Real Time Systems

Introduction To Real Time Systems

Introduction: The correctness of many systems and devices in our modern society depends not only on the effects or results they produce but also on the time at which these results are produced. These real-time systems range from the anti-lock braking controller in automobiles to the vital-sign monitor in hospital intensive-care units. For example, when the driver of a car applies the brake, the anti-lock braking controller analyzes the environment in which the controller is embedded (car speed, road surface, direction of travel) and activates the brake with the appropriate frequency within fractions of a second. Both the result (brake activation) and the time at which the result is produced are important in ensuring the safety of the car, its driver, and passengers.

Recently, computer hardware and software are increasingly embedded in a majority of these real-time systems to monitor and control their operations. These computer systems are called embedded systems, real-time computer systems, or simply real-time systems. Unlike conventional, non-real-time computer systems, real-time computer systems are closely coupled with the environment being monitored and controlled. Examples of real-time systems include computerized versions of the braking controller and the vital-sign monitor, the new generation of airplane and spacecraft avionics, the planned Space Station control software, highperformance network and telephone switching systems, multimedia tools, virtual reality systems, robotic controllers, battery-powered instruments, wireless communication devices (such as cellular phones and PDAs), astronomical telescopes with adaptive-optics systems, and many safety-critical industrial applications. These embedded systems must satisfy stringent timing and reliability constraints in addition to functional correctness requirements.

Figure 1.1 shows a model of a real-time system. A real-time system has a decision component that interacts with the external environment (in which the decision

component is embedded) by taking sensor readings and computing control decisions based on sensor readings and stored state information.We can characterize this realtime system model with seven components:
1. A sensor vector ¯ x ∈ X,
2. A decision vector ¯y ∈ Y ,
3. A system state vector ¯s ∈ S,
4. A set of environmental constraints A,
5. A decision map D, D : S × X → S × Y ,
6. A set of timing constraints T , and
7. A set of integrity constraints I .

In this model, X is the space of sensor input values, Y is the space of decision values, and S is the space of system state values. Let ¯ x(t) denote the value of the
sensor input ¯ x at time t , and so on.

The environmental constraints A are relations over X, Y , S and are assertions about the effect of a control decision on the external world which in turn affect future sensor input values. Environmental constraints are usually imposed by the physical environment in which the real-time decision system functions. The decision map D relates ¯y(t 1), ¯s(t 1) to ¯ x(t ), ¯s(t), that is, given the current system state and sensor input, D determines the next decisions and system state
values. Decision maps can be implemented by computer hardware and software components. A decision system need not be centralized, and may consist of a network of coordinating, distributed monitoring/decision-making components.

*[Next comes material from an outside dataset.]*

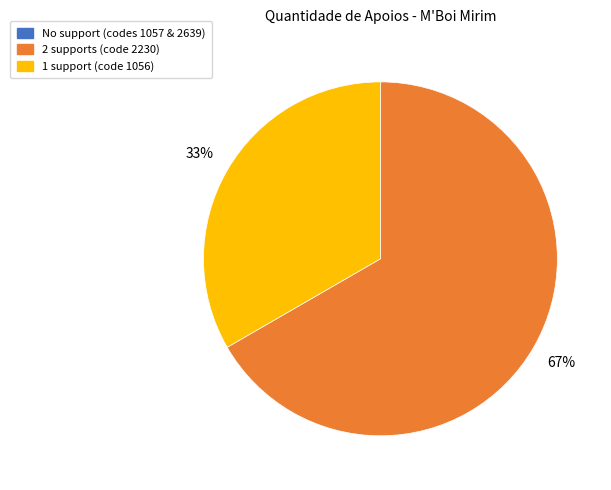

Is there any slice that represents more than half of the pie?

Yes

The decisions specified by D must conform to a set of integrity (safety) constraints I . Integrity constraints are relations over X, S, Y and are assertions that the decision map D must satisfy to ensure safe operation of the physical system under control. The implementation of the decision map D is subject to a set of timing constraints T , which are assertions about how fast the map D has to be performed. In addition, timing constraints exist on the environment (external to the decision system) that must be satisfied for the correct functioning of this environment.

There are two ways to ensure system safety and reliability. One way is to employ engineering (both software and hardware) techniques, such as structured programming principles, to minimize implementation errors and then utilize testing techniques to uncover errors in the implementation. The other way is to use formal analysis and verification techniques to ensure that the implemented system satisfy the required safety constraints under all conditions given a set of assumptions. In a realtime system, we need to not only satisfy stringent timing requirements but also guard against an imperfect execution environment, which may violate pre-runtime design assumptions. The first approach can only increase the confidence level we have on the correctness of the system because testing cannot guarantee that the system is error-free [Dahl, Dijkstra, and Hoare, 1972]. The second approach can guarantee that a verified system always satisfies the checked safety properties, and is the focus of this text.

However, state-of-the-art techniques, which have been demonstrated in pedagogic systems, are often difficult to understand and to apply to realistic systems. Furthermore, it is often difficult to determine how practical a proposed technique is from the large number of mathematical notations used. The objective of this book is to provide a more readable introduction to formal techniques that are practical for actual use. These theoretical foundations are followed by practical exercises in employing these advanced techniques to build, analyze, and verify different modules of real-time systems. Available specification analysis and verification tools are also described to help design and analyze real-time systems.